--- start ---
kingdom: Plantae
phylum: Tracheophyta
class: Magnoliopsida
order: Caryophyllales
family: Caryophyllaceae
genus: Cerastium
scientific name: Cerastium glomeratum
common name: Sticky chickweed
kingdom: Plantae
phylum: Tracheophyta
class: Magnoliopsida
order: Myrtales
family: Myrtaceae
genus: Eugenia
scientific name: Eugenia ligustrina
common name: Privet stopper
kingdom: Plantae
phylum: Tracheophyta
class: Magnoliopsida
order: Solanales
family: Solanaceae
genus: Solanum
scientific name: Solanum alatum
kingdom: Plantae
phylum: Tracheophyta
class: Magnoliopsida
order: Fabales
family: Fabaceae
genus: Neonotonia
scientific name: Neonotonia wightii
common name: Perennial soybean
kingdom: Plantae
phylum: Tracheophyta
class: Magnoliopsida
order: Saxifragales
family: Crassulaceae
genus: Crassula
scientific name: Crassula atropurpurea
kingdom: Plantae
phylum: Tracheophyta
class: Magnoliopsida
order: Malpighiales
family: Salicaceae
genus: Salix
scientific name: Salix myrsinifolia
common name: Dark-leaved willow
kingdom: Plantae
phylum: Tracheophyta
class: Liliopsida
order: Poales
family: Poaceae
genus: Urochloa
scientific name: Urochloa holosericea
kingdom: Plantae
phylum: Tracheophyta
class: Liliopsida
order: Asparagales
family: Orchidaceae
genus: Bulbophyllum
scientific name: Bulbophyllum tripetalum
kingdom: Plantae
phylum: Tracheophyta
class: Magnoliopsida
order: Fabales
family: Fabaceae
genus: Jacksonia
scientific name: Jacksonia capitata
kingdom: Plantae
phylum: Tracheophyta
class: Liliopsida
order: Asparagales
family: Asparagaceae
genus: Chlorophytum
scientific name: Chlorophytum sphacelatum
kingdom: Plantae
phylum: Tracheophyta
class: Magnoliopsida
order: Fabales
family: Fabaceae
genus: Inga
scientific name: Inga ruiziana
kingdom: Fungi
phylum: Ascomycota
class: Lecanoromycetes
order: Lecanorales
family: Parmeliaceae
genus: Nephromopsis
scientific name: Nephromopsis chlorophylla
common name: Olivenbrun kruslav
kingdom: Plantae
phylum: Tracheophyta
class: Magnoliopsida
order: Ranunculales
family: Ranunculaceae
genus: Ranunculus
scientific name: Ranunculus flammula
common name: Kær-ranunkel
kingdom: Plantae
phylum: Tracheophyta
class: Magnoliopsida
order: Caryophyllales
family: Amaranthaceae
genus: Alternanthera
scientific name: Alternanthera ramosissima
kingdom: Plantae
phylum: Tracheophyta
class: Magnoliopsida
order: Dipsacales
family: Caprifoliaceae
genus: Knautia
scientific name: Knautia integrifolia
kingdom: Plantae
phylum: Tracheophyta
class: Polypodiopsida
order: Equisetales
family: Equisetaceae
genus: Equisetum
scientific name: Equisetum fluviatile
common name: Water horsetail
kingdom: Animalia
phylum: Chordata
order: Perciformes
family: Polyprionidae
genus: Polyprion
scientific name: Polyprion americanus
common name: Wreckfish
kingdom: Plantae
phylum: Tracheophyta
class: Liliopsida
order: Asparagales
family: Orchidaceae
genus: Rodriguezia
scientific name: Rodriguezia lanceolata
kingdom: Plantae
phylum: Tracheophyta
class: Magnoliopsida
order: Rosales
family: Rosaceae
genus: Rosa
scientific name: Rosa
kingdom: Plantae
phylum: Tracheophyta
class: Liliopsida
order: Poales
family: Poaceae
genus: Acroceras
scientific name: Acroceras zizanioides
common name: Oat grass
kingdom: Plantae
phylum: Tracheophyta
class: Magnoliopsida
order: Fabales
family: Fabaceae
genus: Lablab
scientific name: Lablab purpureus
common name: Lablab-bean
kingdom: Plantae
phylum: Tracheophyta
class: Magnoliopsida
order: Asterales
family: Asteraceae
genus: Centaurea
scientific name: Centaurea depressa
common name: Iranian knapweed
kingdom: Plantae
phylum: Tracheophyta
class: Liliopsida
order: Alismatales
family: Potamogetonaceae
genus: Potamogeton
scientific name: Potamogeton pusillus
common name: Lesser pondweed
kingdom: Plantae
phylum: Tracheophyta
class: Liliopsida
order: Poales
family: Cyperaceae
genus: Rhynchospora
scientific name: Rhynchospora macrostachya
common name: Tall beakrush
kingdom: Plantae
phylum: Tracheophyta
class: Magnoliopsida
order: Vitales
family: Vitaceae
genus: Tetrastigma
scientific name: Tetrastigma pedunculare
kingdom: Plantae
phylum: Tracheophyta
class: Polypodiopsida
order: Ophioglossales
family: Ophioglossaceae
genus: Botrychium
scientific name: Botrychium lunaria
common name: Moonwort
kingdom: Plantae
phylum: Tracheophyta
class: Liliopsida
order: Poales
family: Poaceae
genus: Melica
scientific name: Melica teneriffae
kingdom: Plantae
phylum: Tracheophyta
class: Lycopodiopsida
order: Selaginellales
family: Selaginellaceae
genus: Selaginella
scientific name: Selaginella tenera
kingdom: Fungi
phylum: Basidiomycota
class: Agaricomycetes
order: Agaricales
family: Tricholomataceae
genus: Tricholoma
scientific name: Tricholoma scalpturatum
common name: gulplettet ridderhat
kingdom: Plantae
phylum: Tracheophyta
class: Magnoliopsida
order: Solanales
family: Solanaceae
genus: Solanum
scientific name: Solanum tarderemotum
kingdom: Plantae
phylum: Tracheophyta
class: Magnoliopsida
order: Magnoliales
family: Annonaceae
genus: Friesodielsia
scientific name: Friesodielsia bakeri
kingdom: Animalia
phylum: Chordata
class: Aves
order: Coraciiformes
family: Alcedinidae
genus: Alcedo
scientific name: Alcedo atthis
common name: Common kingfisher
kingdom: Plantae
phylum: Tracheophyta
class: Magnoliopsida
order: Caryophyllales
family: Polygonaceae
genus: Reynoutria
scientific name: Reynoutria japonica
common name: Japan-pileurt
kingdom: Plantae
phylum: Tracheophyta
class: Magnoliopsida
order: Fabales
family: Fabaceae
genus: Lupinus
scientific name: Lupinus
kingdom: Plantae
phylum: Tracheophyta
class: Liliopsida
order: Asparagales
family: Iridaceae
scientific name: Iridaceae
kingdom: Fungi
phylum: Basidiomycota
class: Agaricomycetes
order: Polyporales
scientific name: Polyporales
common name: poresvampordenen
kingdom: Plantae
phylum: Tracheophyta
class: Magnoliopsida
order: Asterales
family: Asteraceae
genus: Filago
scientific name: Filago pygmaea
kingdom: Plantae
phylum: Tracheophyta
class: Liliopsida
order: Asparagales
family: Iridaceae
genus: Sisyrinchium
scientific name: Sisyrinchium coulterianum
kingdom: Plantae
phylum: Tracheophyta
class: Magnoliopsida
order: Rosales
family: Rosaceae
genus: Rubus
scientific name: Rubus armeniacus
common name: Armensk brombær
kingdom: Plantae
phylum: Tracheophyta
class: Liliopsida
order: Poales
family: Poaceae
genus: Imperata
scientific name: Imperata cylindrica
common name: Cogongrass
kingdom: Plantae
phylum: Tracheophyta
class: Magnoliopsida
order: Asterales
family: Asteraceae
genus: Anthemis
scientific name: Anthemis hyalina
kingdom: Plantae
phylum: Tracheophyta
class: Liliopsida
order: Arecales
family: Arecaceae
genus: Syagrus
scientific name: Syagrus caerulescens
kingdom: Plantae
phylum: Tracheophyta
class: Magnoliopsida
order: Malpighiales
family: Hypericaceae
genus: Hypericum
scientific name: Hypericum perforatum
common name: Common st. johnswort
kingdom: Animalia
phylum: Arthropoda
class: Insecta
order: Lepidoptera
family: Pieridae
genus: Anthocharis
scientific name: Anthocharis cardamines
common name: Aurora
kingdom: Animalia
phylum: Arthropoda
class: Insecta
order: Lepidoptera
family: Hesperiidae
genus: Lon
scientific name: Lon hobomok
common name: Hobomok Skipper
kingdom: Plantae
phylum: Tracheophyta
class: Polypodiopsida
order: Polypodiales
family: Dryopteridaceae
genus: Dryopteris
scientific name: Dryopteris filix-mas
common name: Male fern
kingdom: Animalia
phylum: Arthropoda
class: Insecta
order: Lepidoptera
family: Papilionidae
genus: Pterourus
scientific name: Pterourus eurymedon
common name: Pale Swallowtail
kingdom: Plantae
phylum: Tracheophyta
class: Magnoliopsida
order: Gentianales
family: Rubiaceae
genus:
--- end ---
* _Instructions for the task_: Copy the stretch from the line containing "common name: Moonwort" through the line containing "genus: Filago", renaming "phylum" to "division" throughout and changing nothing else.

* _Result for this task_:
common name: Moonwort
kingdom: Plantae
division: Tracheophyta
class: Liliopsida
order: Poales
family: Poaceae
genus: Melica
scientific name: Melica teneriffae
kingdom: Plantae
division: Tracheophyta
class: Lycopodiopsida
order: Selaginellales
family: Selaginellaceae
genus: Selaginella
scientific name: Selaginella tenera
kingdom: Fungi
division: Basidiomycota
class: Agaricomycetes
order: Agaricales
family: Tricholomataceae
genus: Tricholoma
scientific name: Tricholoma scalpturatum
common name: gulplettet ridderhat
kingdom: Plantae
division: Tracheophyta
class: Magnoliopsida
order: Solanales
family: Solanaceae
genus: Solanum
scientific name: Solanum tarderemotum
kingdom: Plantae
division: Tracheophyta
class: Magnoliopsida
order: Magnoliales
family: Annonaceae
genus: Friesodielsia
scientific name: Friesodielsia bakeri
kingdom: Animalia
division: Chordata
class: Aves
order: Coraciiformes
family: Alcedinidae
genus: Alcedo
scientific name: Alcedo atthis
common name: Common kingfisher
kingdom: Plantae
division: Tracheophyta
class: Magnoliopsida
order: Caryophyllales
family: Polygonaceae
genus: Reynoutria
scientific name: Reynoutria japonica
common name: Japan-pileurt
kingdom: Plantae
division: Tracheophyta
class: Magnoliopsida
order: Fabales
family: Fabaceae
genus: Lupinus
scientific name: Lupinus
kingdom: Plantae
division: Tracheophyta
class: Liliopsida
order: Asparagales
family: Iridaceae
scientific name: Iridaceae
kingdom: Fungi
division: Basidiomycota
class: Agaricomycetes
order: Polyporales
scientific name: Polyporales
common name: poresvampordenen
kingdom: Plantae
division: Tracheophyta
class: Magnoliopsida
order: Asterales
family: Asteraceae
genus: Filago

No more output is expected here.